A friend and I were trying to figure out this problem from our assignment.
Prove that on an open $I$, a geometrically convex function $f(x)$ is continuous.
To better assist the audience, it is best I give you the definition of a geometrically convex function from the book, "Introduction to Analysis," by Arthur Mattuck.

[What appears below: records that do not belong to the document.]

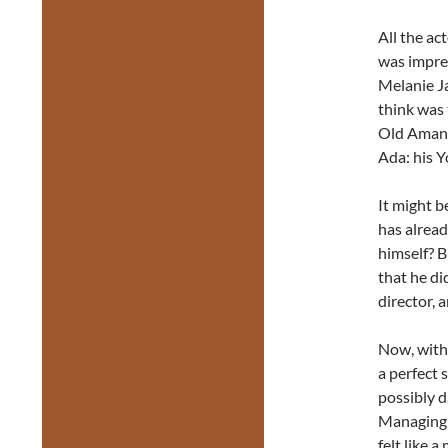
All the ac
was impres
Melanie J
think was
Old Aman.
Ada: his Y
It might b
has already
himself? Bu
that he di
director, 
Now, with 
a perfect 
possibly 
Managing E
felt like 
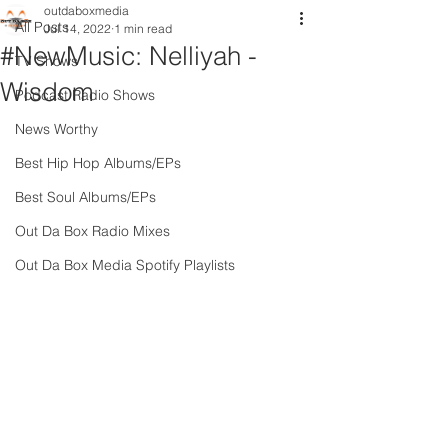
outdaboxmedia
All Posts
Jul 14, 2022
1 min read
#NewMusic: Nelliyah -
TV Shows
Wisdom
Podcast Radio Shows
News Worthy
Best Hip Hop Albums/EPs
Best Soul Albums/EPs
Out Da Box Radio Mixes
Out Da Box Media Spotify Playlists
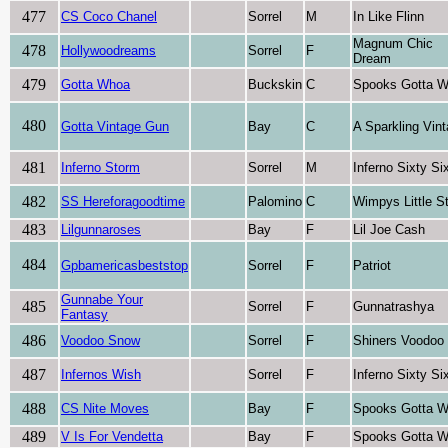
477
CS Coco Chanel
Sorrel
M
In Like Flinn
Magnum Chic
478
Hollywoodreams
Sorrel
F
Dream
479
Gotta Whoa
Buckskin
C
Spooks Gotta W
480
Gotta Vintage Gun
Bay
C
A Sparkling Vin
481
Inferno Storm
Sorrel
M
Inferno Sixty Si
482
SS Hereforagoodtime
Palomino
C
Wimpys Little S
483
Lilgunnaroses
Bay
F
Lil Joe Cash
484
Gpbamericasbeststop
Sorrel
F
Patriot
Gunnabe Your
485
Sorrel
F
Gunnatrashya
Fantasy
486
Voodoo Snow
Sorrel
F
Shiners Voodoo
487
Infernos Wish
Sorrel
F
Inferno Sixty Si
488
CS Nite Moves
Bay
F
Spooks Gotta W
489
V Is For Vendetta
Bay
F
Spooks Gotta W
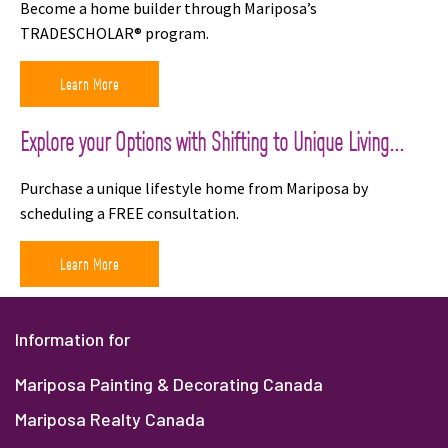
Become a home builder through Mariposa’s
TRADESCHOLAR® program.
Learn More
Explore your Options with Shifting to Unique Living...
Purchase a unique lifestyle home from Mariposa by
scheduling a FREE consultation.
Learn More
Information for
Mariposa Painting & Decorating Canada
Mariposa Realty Canada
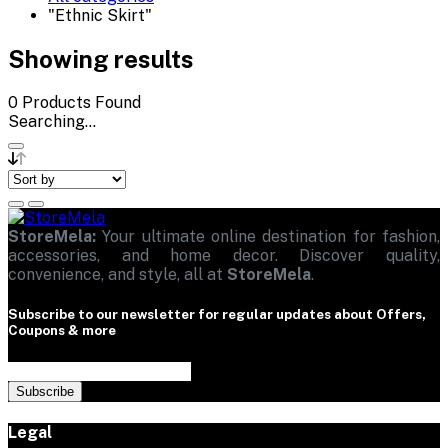
"Ethnic Skirt"
Showing results
0
Products Found
Searching...
StoreMela:
Your ultimate online destination for fashion,
accessories, and home decor. Discover quality,
convenience, and style, all at
StoreMela
.
Subscribe to our newsletter for regular updates about Offers,
Coupons & more
Subscribe
Legal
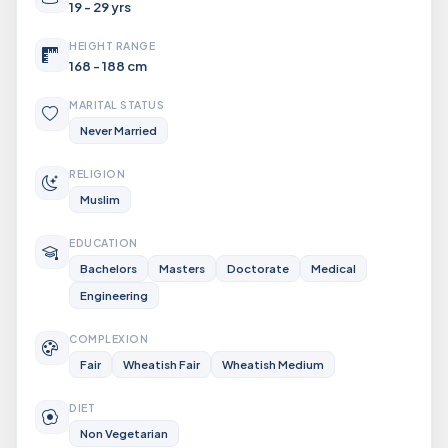
19 - 29 yrs
HEIGHT RANGE
168 - 188 cm
MARITAL STATUS
Never Married
RELIGION
Muslim
EDUCATION
Bachelors
Masters
Doctorate
Medical
Engineering
COMPLEXION
Fair
Wheatish Fair
Wheatish Medium
DIET
Non Vegetarian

Let $f(x)$ be defined on any type of interval I. For any subinterval $[a,b] \subset I$, we let $P:(a,f(a))$ and $Q:(b,f(b))$ be the two points of the graph lying over the endpoints of the interval. We say $f(x)$ is geometrically convex on $I$ if the graph on f(x) lies on or below the chord PQ, for all $[a,b]\subset I$ An equivalent analytic formulation of this is $\frac{f(x)-f(a)}{x-a}\leq\frac{f(b)-f(x)}{b-x}$, for all $a<x<b$ in $I.$
How would we go about pursuing this problem? I would figure a way to approach it would be to show $\lim_{\bigtriangleup x\rightarrow0^-}\frac{\bigtriangleup y}{\bigtriangleup x}$ exists at each point of $I$, and some how deduce $\lim_{\bigtriangleup x\rightarrow0^-}\bigtriangleup y=0$. Is this correct? If so, how would I proceed?